Production of glucoamylase in pyruvate decarboxylase deletion mutants of the yeast Kluyveromyces lactis

Abstract

Yeasts are widely used as hosts for the production of diverse heterologous proteins ranging from laboratory scale to industrial scale. The aim of this work is to provide new tools for the production of heterologous proteins in the yeast Kluyveromyces lactis. The promoter of the single gene (KlPDC1) encoding pyruvate decarboxylase is strong, inducible, and responsive to the presence of fermentable sugars and anoxic conditions in this yeast. Expression of KlPDC1 is repressed by ethanol and by autoregulation, a mechanism that involves protein KlPdc1. We constructed a heterologous gene expression cassette for a secreted protein (glucoamylase, GAM) under the control of the KlPDC1 promoter on a stable multicopy plasmid. GAM production by wild-type transformed strains was compared with that of klpdc1-deleted transformants.

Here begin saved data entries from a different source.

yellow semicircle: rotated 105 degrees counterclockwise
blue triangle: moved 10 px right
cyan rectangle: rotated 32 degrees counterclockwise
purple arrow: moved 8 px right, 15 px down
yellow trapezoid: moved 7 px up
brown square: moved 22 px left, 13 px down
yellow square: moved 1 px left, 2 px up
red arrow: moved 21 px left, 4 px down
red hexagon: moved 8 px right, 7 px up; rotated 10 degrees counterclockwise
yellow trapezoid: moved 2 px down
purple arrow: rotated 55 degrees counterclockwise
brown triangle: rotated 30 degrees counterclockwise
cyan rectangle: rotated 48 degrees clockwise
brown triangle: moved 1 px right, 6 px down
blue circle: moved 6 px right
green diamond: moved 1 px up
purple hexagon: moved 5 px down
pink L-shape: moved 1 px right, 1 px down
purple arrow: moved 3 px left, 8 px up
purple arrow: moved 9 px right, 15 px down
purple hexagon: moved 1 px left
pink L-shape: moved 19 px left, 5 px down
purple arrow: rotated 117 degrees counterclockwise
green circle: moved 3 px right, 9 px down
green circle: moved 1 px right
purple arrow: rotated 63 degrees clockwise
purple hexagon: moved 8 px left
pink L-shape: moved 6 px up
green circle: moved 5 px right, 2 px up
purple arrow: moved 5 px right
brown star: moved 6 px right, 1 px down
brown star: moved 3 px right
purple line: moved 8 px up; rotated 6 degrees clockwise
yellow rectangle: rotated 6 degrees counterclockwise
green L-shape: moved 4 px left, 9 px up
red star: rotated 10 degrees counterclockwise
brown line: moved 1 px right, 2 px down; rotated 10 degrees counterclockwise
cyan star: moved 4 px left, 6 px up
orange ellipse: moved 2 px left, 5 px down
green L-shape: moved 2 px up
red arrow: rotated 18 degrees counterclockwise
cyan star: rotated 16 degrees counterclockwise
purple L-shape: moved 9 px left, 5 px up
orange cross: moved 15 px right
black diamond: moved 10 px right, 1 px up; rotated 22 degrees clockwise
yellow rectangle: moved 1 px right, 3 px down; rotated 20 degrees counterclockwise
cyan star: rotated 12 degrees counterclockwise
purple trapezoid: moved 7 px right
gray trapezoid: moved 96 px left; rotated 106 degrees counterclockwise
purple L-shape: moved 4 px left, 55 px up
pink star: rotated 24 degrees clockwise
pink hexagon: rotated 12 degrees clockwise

We obtained higher GAM production in the latter strains, which was due to continued expression of the GAM gene during the stationary phase rather than due to GAM transcription levels higher than the wild-type strains during growth phase. This finding opens new perspectives on the physiology of the stationary phase in K. lactis and suggests the possibility of using high-cell-density approaches for the efficient production of heterologous proteins with this yeast.